0.445723 I is of type
Complex. Internally, both of its real and imaginary parts are stored. This is reflected by it
Thus internally it cannot be simplified any further. This is the simplest possible form.
Formatting the expression on screen is a different matter. By default Mathematica always shows both the imaginary and real part of a floating point complex number, even if the real part is
0.. I suspect this choice has to do with the fact that
0. is considered an inexact zero.
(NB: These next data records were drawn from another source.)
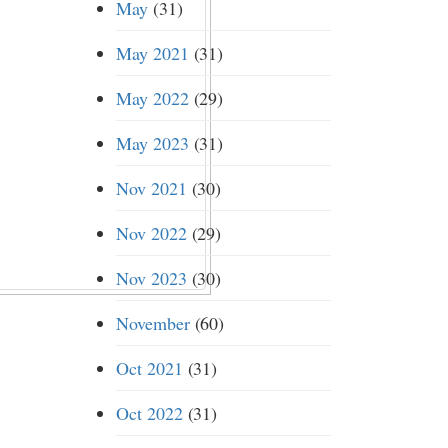
May
(31)
May 2021
(31)
May 2022
(29)
May 2023
(31)
Nov 2021
(30)
Nov 2022
(29)
Nov 2023
(30)
November
(60)
Oct 2021
(31)
Oct 2022
(31)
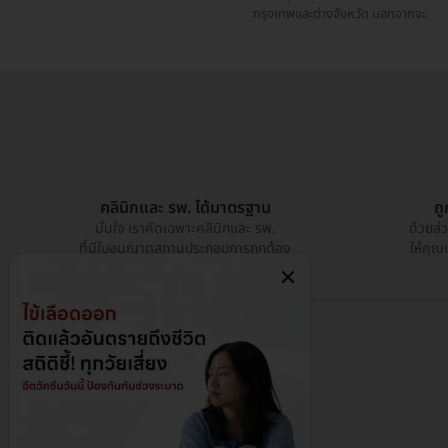
กรุงเทพและต่างจังหวัด นอกจากจะ
คลินิกและ รพ. ได้มาตรฐาน
ถ
มั่นใจ เราคัดเฉพาะคลินิกและ รพ.
ด้วยส่
ที่มีใบอนุญาตสถานประกอบการถูกต้อง
ให้คุณ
It is comparable to how the symbolic expression
0. x is not automatically simplified to an exact
0. An inexact zero can be the result of roundoff errors in a numerical calculation and may be inaccurate (i.e. doing the same calculation with higher precision may in principle yield a very small but nonzero result). Thus Mathematica always displays inexact zeros.
This situation differs from something like
1.2 + 0. I.
Chop does work here: it will convert this expression of type
Complex to one of type
Real. This is not possible for
0. + 1.2 I because Mathematica has no separate type to represent a purely imaginary number with an exact zero real part and an inexact imaginary part.
To sum up: the two expressions you ask about are in fact exactly the same thing internally. When you input them, both forms will be represented as the same internal data structure. When Mathematica prints it out, it chooses to use the first printed form.
You could ask about how to cause it to print the very same expression without the
0. (and not about how to simplify its internal structure: that cannot be done). I'll leave this to other answers, like the one by @george2079.